Mount Vernon, a small town in rural Georgia just inland from the coastal plains, is by most measures unremarkable save for one extraordinary anachronism that has persisted there well into the twenty-first century. Although Montgomery County High School was integrated in the early 1970s, for the last four decades it has held racially segregated proms, throwing two separate proms on separate nights and crowning two sets of prom kings and queens: one white, one black. Gillian Laub, perhaps better known for her work on the Middle East, began photographing the community in 2001 and, compelled by the complicated cultural landscape she encountered, kept returning for more than a decade to document the annual event and its matriculating teenagers. Her twelve-year visual study offers striking portraits of the student-subjects and glimpses of a society deeply inflected by religion and tradition. It serves as document of the prevailing issues of race and inequality still affecting the social and material conditions of education in the United States sixty-one years after Brown v. Board of Education.
The selection in this exhibition mainly looked at the years that directly precede and follow 2010, the year the first integrated prom was held (a change that was finally effected after the national outcry following the New York Times Magazine’s publication of Laub’s work and the production of an HBO documentary).
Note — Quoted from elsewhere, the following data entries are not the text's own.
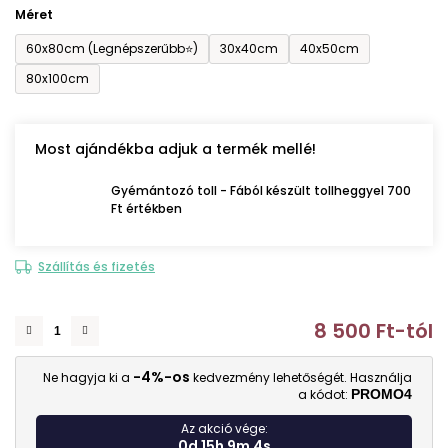
Méret
60x80cm (Legnépszerűbb⭐)
30x40cm
40x50cm
80x100cm
Most ajándékba adjuk a termék mellé!
Gyémántozó toll - Fából készült tollheggyel 700
Ft értékben
Szállítás és fizetés
8 500 Ft
-tól
E
-4%-os
Ne hagyja ki a
kedvezmény lehetőségét. Használja
a kódot:
PROMO4
Az akció vége:
0d 15h 9m 3s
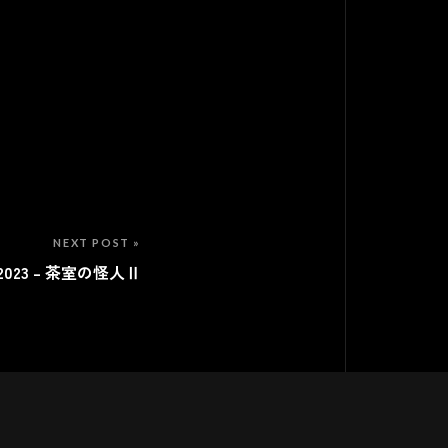
NEXT POST »
023 – 茶室の怪人Ⅱ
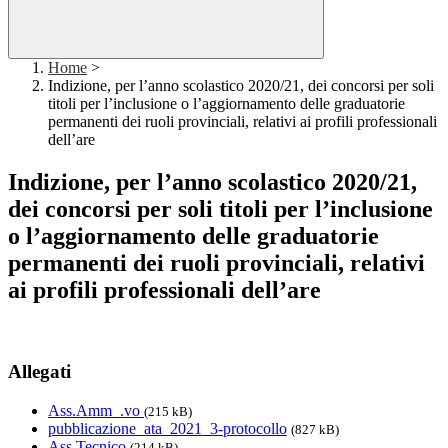
Home
>
Indizione, per l’anno scolastico 2020/21, dei concorsi per soli
titoli per l’inclusione o l’aggiornamento delle graduatorie
permanenti dei ruoli provinciali, relativi ai profili professionali
dell’are
Indizione, per l’anno scolastico 2020/21,
dei concorsi per soli titoli per l’inclusione
o l’aggiornamento delle graduatorie
permanenti dei ruoli provinciali, relativi
ai profili professionali dell’are
Allegati
Ass.Amm_.vo
(215 kB)
pubblicazione_ata_2021_3-protocollo
(827 kB)
Ass.Tecnico
(214 kB)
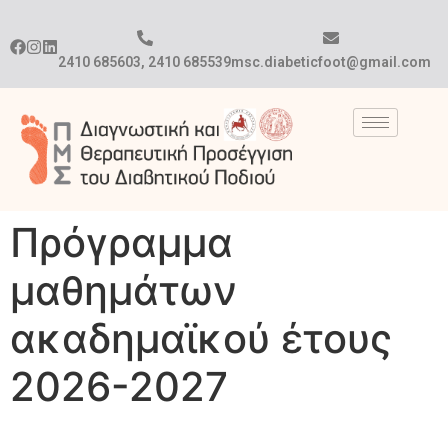
2410 685603, 2410 685539
msc.diabeticfoot@gmail.com
Πρόγραμμα
μαθημάτων
ακαδημαϊκού έτους
2026-2027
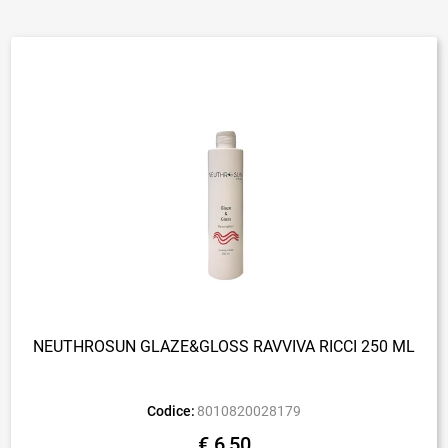
NEUTHROSUN GLAZE&GLOSS RAVVIVA RICCI 250 ML
Codice:
8010820028179
€ 6,50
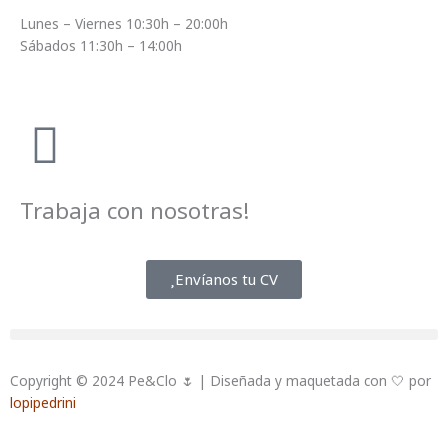
Lunes – Viernes 10:30h – 20:00h
Sábados 11:30h – 14:00h
Trabaja con nosotras!
Envíanos tu CV
Copyright © 2024 Pe&Clo 🌷 | Diseñada y maquetada con 🤍 por
lopipedrini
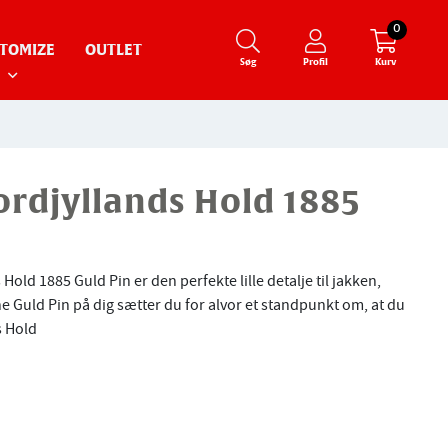
0
TOMIZE
OUTLET
Søg
Profil
Kurv
ordjyllands Hold 1885
old 1885 Guld Pin er den perfekte lille detalje til jakken,
e Guld Pin på dig sætter du for alvor et standpunkt om, at du
s Hold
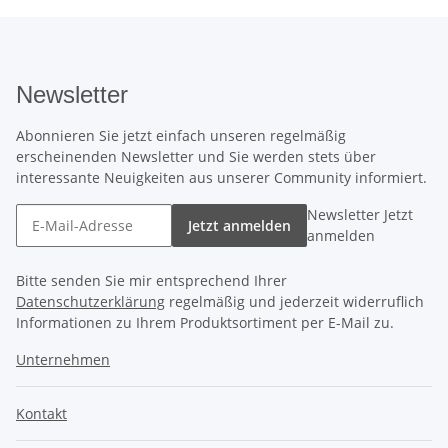
Newsletter
Abonnieren Sie jetzt einfach unseren regelmäßig
erscheinenden Newsletter und Sie werden stets über
interessante Neuigkeiten aus unserer Community informiert.
Newsletter Jetzt
Jetzt anmelden
anmelden
Bitte senden Sie mir entsprechend Ihrer
Datenschutzerklärung
regelmäßig und jederzeit widerruflich
Informationen zu Ihrem Produktsortiment per E-Mail zu.
Unternehmen
Kontakt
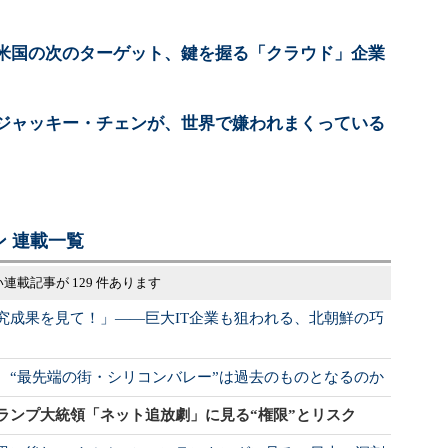
米国の次のターゲット、鍵を握る「クラウド」企業
ジャッキー・チェンが、世界で嫌われまくっている
 連載一覧
連載記事が 129 件あります
究成果を見て！」――巨大IT企業も狙われる、北朝鮮の巧
 “最先端の街・シリコンバレー”は過去のものとなるのか
ランプ大統領「ネット追放劇」に見る“権限”とリスク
Following a “prom photo” convention of sorts, the images capture a prescriptive sequence of events: the congregation beforehand on back lawns, porches, and driveways; the slow dance; the seat in an empty hall at the end of a long night. The pictorial language is straightforward documentary portraiture. The accompanying wall texts, which offer quotes and context, lend the presentation a sense of journalistic intent. Individually and collectively, these accounts provide an unmediated entrée into the personal circumstances informing each experience. By virtue of this device, each photograph operates in specific and concrete reference to the underlying social context and unequivocally underlines the moral and political purpose of the work.
Collectively, the images are a facet of a greater narrative: of young, formative identities brushing up against cultural and ideological obstacles. A mixed-race couple (Qu’an and Brooke) poses together outdoors in the late sunlight in a stiff but intimate clasp; two years back, Qu’an points out, he and Brooke would never have been able to go to the prom together. Included in the archival material and documentary ephemera also presented with the work is a handwritten letter from a student to a teacher. It was submitted in lieu of an assignment and plaintively addresses the iniquity of segregation at the school prom: it received a grade of 76 percent.
Southern Rites was on view at Benrubi Gallery from May 14 to July 2.